*** Opening Working data ***

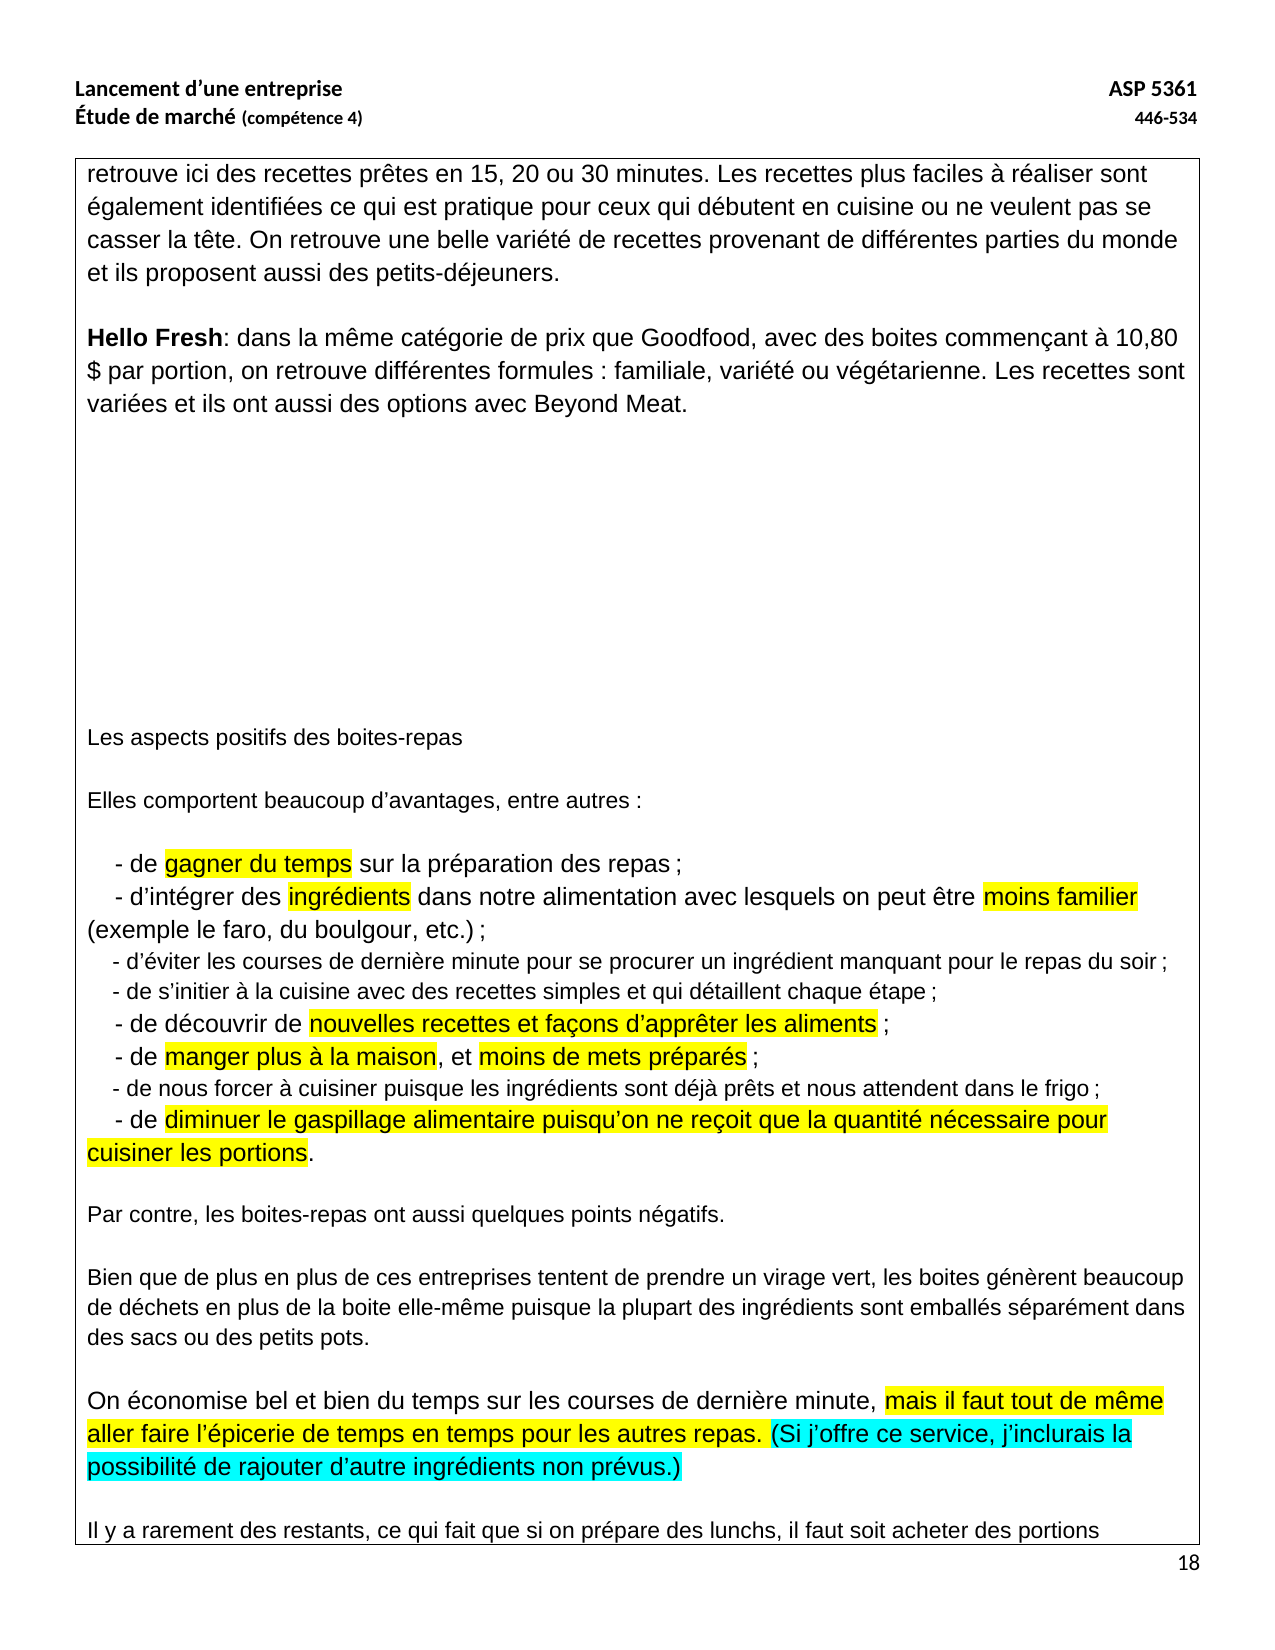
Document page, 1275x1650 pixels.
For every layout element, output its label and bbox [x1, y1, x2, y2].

table_cell [76, 159, 1199, 1544]
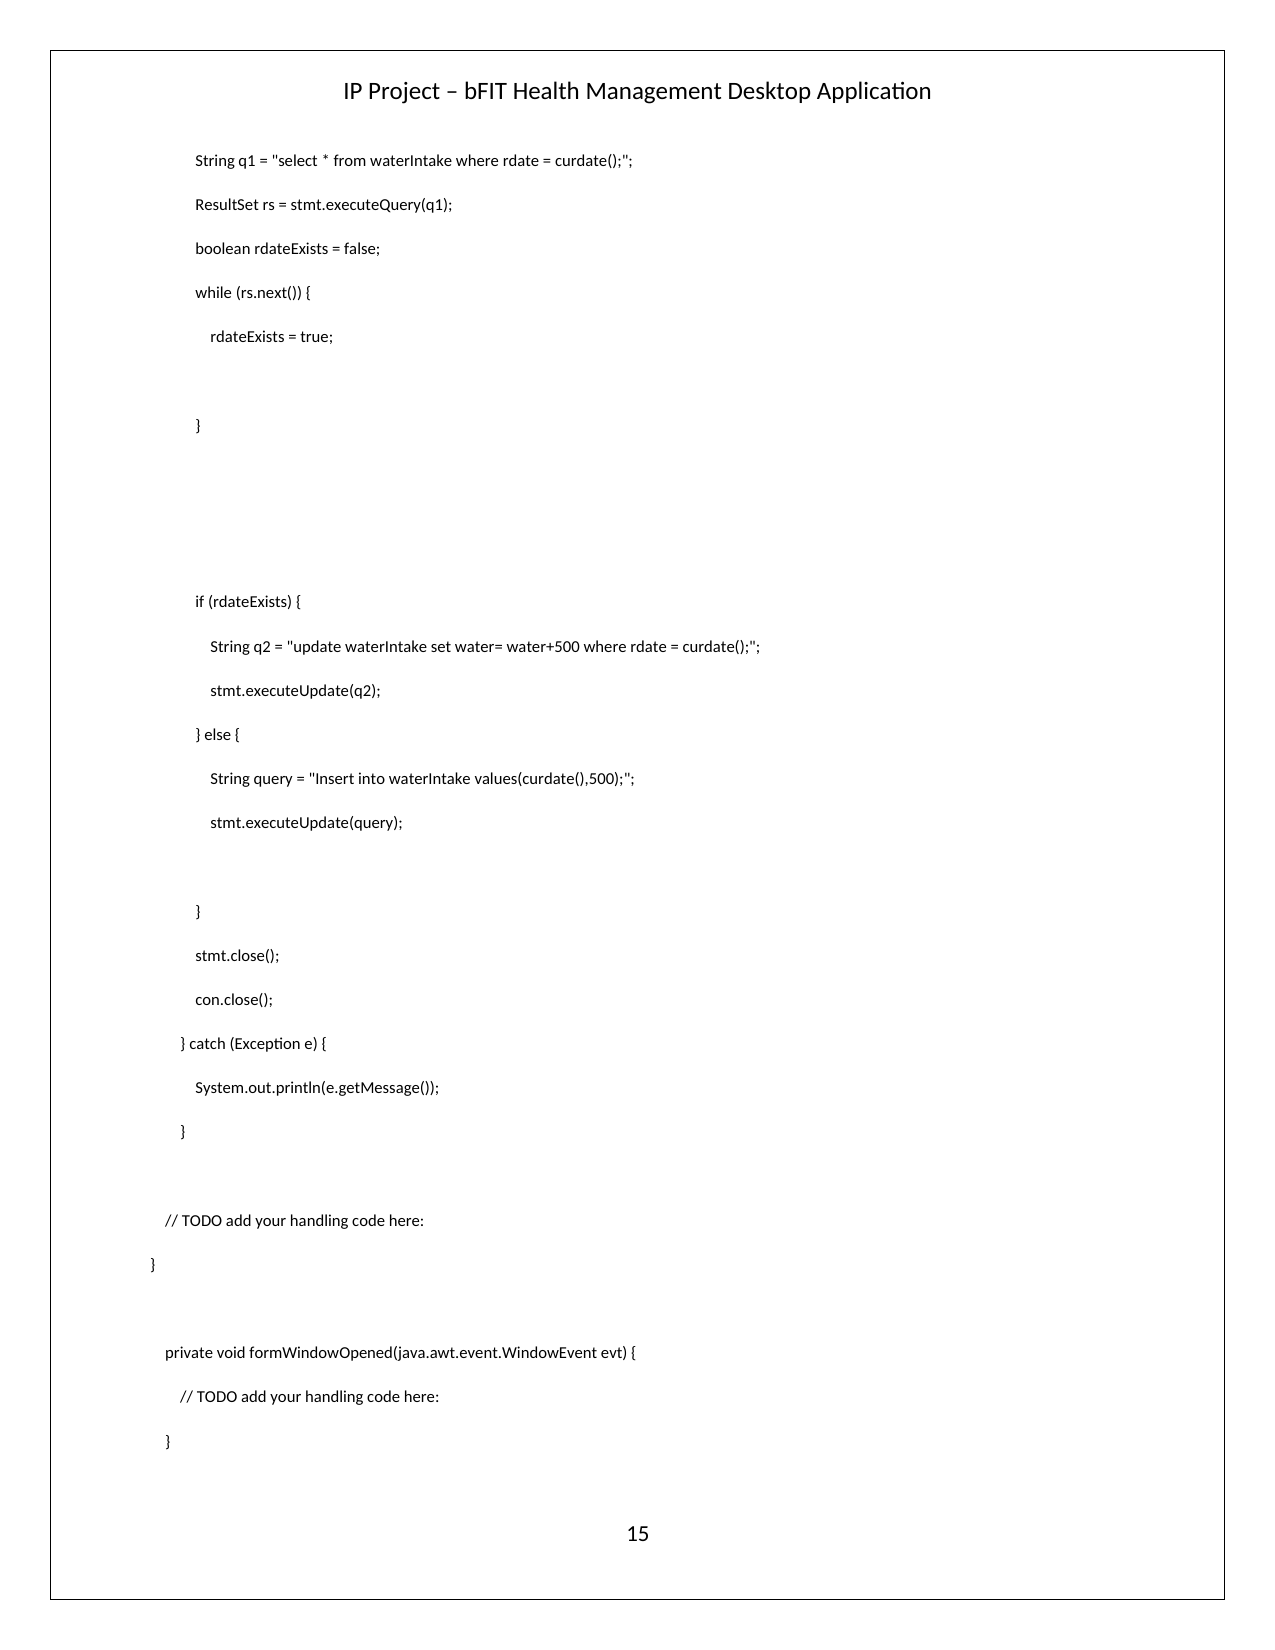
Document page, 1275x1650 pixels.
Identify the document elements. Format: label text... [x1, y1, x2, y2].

text } catch (Exception e) { [150, 1033, 1125, 1054]
text } else { [150, 724, 1125, 744]
text String q1 = "select * from waterIntake where rdate = curdate();"; [150, 150, 1125, 170]
text String query = "Insert into waterIntake values(curdate(),500);"; [150, 768, 1125, 789]
text con.close(); [150, 989, 1125, 1009]
text } [150, 1431, 1125, 1451]
text if (rdateExists) { [150, 592, 1125, 612]
text } [150, 1122, 1125, 1142]
text } [150, 1254, 1125, 1274]
text stmt.executeUpdate(q2); [150, 680, 1125, 700]
text rdateExists = true; [150, 327, 1125, 347]
text } [150, 415, 1125, 435]
text boolean rdateExists = false; [150, 238, 1125, 259]
text // TODO add your handling code here: [150, 1210, 1125, 1230]
text System.out.println(e.getMessage()); [150, 1077, 1125, 1098]
text String q2 = "update waterIntake set water= water+500 where rdate = curdate();"; [150, 636, 1125, 656]
text } [150, 901, 1125, 921]
text stmt.close(); [150, 945, 1125, 965]
text while (rs.next()) { [150, 282, 1125, 303]
text stmt.executeUpdate(query); [150, 812, 1125, 833]
text private void formWindowOpened(java.awt.event.WindowEvent evt) { [150, 1342, 1125, 1363]
text ResultSet rs = stmt.executeQuery(q1); [150, 194, 1125, 214]
text // TODO add your handling code here: [150, 1387, 1125, 1407]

*** Closing Working data ***

Write out the records above exactly as they stand, leaving out every picture.

Document page, 1275x1650 pixels.
For every layout element, output its label and bbox [x1, y1, x2, y2].

table_cell [76, 159, 1199, 1544]
Document page, 1275x1650 pixels.
Identify the document elements. Format: label text... [x1, y1, x2, y2].

text } catch (Exception e) { [150, 1033, 1125, 1054]
text } else { [150, 724, 1125, 744]
text String q1 = "select * from waterIntake where rdate = curdate();"; [150, 150, 1125, 170]
text String query = "Insert into waterIntake values(curdate(),500);"; [150, 768, 1125, 789]
text con.close(); [150, 989, 1125, 1009]
text } [150, 1431, 1125, 1451]
text if (rdateExists) { [150, 592, 1125, 612]
text } [150, 1122, 1125, 1142]
text } [150, 1254, 1125, 1274]
text stmt.executeUpdate(q2); [150, 680, 1125, 700]
text rdateExists = true; [150, 327, 1125, 347]
text } [150, 415, 1125, 435]
text boolean rdateExists = false; [150, 238, 1125, 259]
text // TODO add your handling code here: [150, 1210, 1125, 1230]
text System.out.println(e.getMessage()); [150, 1077, 1125, 1098]
text String q2 = "update waterIntake set water= water+500 where rdate = curdate();"; [150, 636, 1125, 656]
text } [150, 901, 1125, 921]
text stmt.close(); [150, 945, 1125, 965]
text while (rs.next()) { [150, 282, 1125, 303]
text stmt.executeUpdate(query); [150, 812, 1125, 833]
text private void formWindowOpened(java.awt.event.WindowEvent evt) { [150, 1342, 1125, 1363]
text ResultSet rs = stmt.executeQuery(q1); [150, 194, 1125, 214]
text // TODO add your handling code here: [150, 1387, 1125, 1407]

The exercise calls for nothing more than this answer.